Goal of the exercise
Every record must be given again word for word; no picture belongs in the copy.
[[ Entries provided, beginning ]]
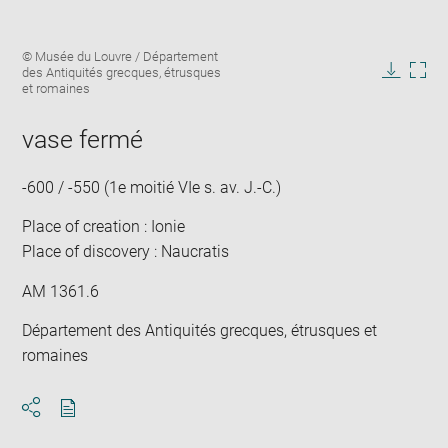
Enlarge
Image
© Musée du Louvre / Département
image
caption:
des Antiquités grecques, étrusques
in
Downlo
Enla
et romaines
new
image
ima
window
in
vase fermé
new
win
-600 / -550 (1e moitié VIe s. av. J.-C.)
Place of creation : Ionie
Place of discovery : Naucratis
AM 1361.6
Département des Antiquités grecques, étrusques et
romaines
Download
Share
pdf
[[ Entries provided, end ]]
Result
Enlarge
Image
© Musée du Louvre / Département
image
caption:
des Antiquités grecques, étrusques
in
Downlo
Enla
et romaines
new
image
ima
window
in
vase fermé
new
win
-600 / -550 (1e moitié VIe s. av. J.-C.)
Place of creation : Ionie
Place of discovery : Naucratis
AM 1361.6
Département des Antiquités grecques, étrusques et
romaines
Download
Share
pdf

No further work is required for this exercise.